> [Your assignment]:
Format the text lines of all the records as a JSON list of strings, one string per line, skipping blank lines and leaving out the picture placeholders.

Dataset entries

....

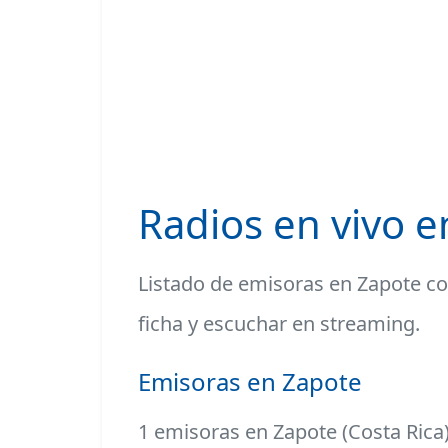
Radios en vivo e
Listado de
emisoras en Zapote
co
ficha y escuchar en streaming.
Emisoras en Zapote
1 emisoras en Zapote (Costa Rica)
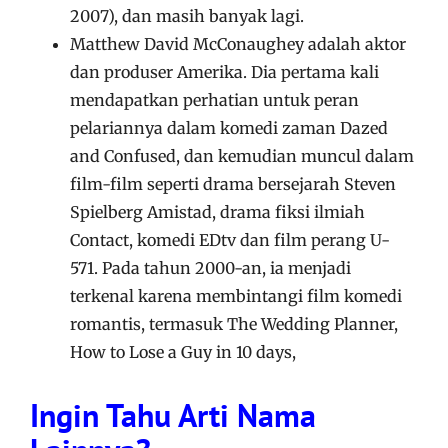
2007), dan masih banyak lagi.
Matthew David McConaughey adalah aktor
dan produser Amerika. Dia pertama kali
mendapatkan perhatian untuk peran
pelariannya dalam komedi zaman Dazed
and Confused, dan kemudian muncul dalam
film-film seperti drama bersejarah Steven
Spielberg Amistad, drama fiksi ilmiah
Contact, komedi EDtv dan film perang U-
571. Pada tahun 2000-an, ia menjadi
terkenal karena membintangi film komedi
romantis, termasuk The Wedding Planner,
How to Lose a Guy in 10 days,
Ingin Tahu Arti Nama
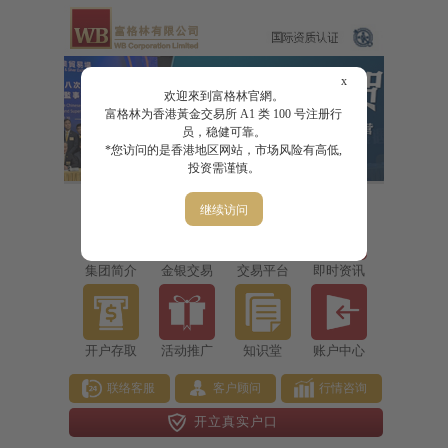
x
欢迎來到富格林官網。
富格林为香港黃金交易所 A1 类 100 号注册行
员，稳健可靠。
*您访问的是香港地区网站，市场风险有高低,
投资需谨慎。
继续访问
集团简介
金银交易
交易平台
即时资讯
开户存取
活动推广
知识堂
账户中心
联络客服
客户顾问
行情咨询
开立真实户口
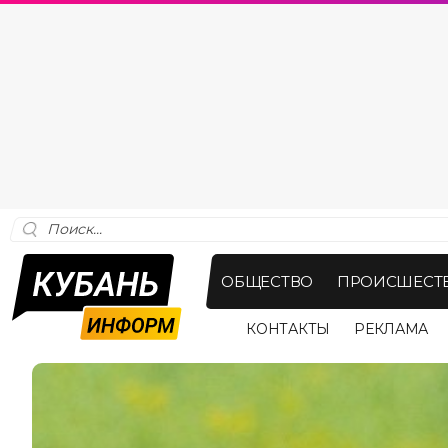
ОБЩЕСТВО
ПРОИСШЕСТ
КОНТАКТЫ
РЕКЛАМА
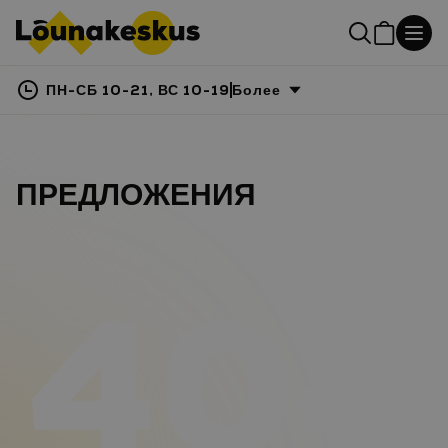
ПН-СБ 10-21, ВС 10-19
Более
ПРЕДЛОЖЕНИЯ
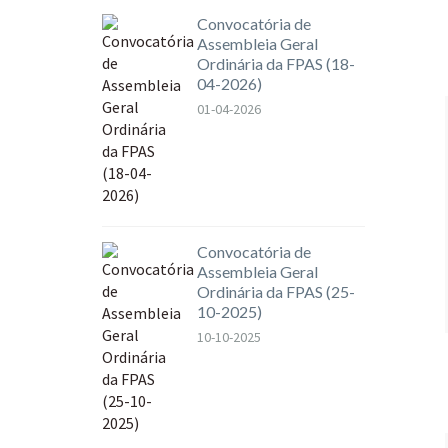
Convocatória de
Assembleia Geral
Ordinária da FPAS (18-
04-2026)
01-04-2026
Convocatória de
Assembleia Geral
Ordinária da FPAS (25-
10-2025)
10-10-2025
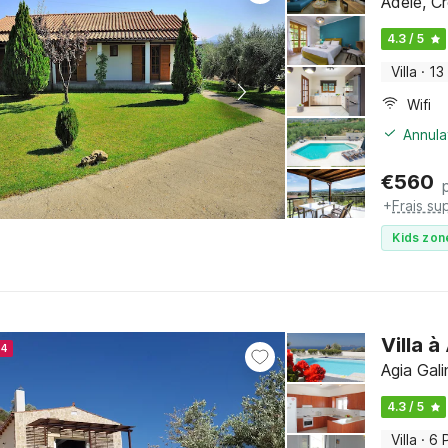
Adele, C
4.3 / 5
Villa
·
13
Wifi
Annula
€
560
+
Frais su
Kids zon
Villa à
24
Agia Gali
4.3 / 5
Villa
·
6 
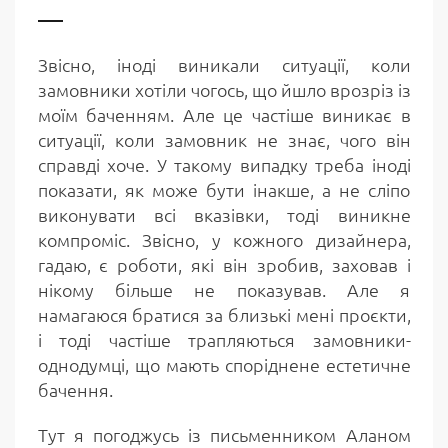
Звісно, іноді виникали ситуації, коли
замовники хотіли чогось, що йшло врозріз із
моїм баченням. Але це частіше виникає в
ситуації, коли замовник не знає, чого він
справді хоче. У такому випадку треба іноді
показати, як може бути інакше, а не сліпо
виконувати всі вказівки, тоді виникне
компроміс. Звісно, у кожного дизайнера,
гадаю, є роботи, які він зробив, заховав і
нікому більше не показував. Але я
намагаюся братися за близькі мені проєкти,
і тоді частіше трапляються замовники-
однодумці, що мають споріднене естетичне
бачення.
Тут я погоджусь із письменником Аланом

....

> [Answer section]:
[
  "Radios en vivo e",
  "Listado de",
  "emisoras en Zapote",
  "co",
  "ficha y escuchar en streaming.",
  "Emisoras en Zapote",
  "1 emisoras en Zapote (Costa Rica)",
  "2007), dan masih banyak lagi.",
  "Matthew David McConaughey adalah aktor",
  "dan produser Amerika. Dia pertama kali",
  "mendapatkan perhatian untuk peran",
  "pelariannya dalam komedi zaman Dazed",
  "and Confused, dan kemudian muncul dalam",
  "film-film seperti drama bersejarah Steven",
  "Spielberg Amistad, drama fiksi ilmiah",
  "Contact, komedi EDtv dan film perang U-",
  "571. Pada tahun 2000-an, ia menjadi",
  "terkenal karena membintangi film komedi",
  "romantis, termasuk The Wedding Planner,",
  "How to Lose a Guy in 10 days,",
  "Ingin Tahu Arti Nama",
  "x",
  "欢迎來到富格林官網。",
  "富格林为香港黃金交易所 A1 类 100 号注册行",
  "员，稳健可靠。",
  "*您访问的是香港地区网站，市场风险有高低,",
  "投资需谨慎。",
  "继续访问",
  "集团简介",
  "金银交易",
  "交易平台",
  "即时资讯",
  "开户存取",
  "活动推广",
  "知识堂",
  "账户中心",
  "联络客服",
  "客户顾问",
  "行情咨询",
  "开立真实户口",
  "ОБЩЕСТВО",
  "ПРОИСШЕСТ",
  "КОНТАКТЫ",
  "РЕКЛАМА",
  "ПН-СБ 10-21, ВС 10-19",
  "Более",
  "ПРЕДЛОЖЕНИЯ",
  "Convocatória de",
  "Assembleia Geral",
  "Ordinária da FPAS (18-",
  "04-2026)",
  "01-04-2026",
  "Convocatória de",
  "Assembleia Geral",
  "Ordinária da FPAS (25-",
  "10-2025)",
  "10-10-2025",
  "Adele, C",
  "4.3 / 5",
  "Villa",
  "·",
  "13",
  "Wifi",
  "Annula",
  "€",
  "560",
  "+",
  "Frais su",
  "Kids zon",
  "Villa à",
  "24",
  "Agia Gali",
  "4.3 / 5",
  "Villa",
  "·",
  "6 ",
  "Звісно, іноді виникали ситуації, коли",
  "замовники хотіли чогось, що йшло врозріз із",
  "моїм баченням. Але це частіше виникає в",
  "ситуації, коли замовник не знає, чого він",
  "справді хоче. У такому випадку треба іноді",
  "показати, як може бути інакше, а не сліпо",
  "виконувати всі вказівки, тоді виникне",
  "компроміс. Звісно, у кожного дизайнера,",
  "гадаю, є роботи, які він зробив, заховав і",
  "нікому більше не показував. Але я",
  "намагаюся братися за близькі мені проєкти,",
  "і тоді частіше трапляються замовники-",
  "однодумці, що мають споріднене естетичне",
  "бачення.",
  "Тут я погоджусь із письменником Аланом"
]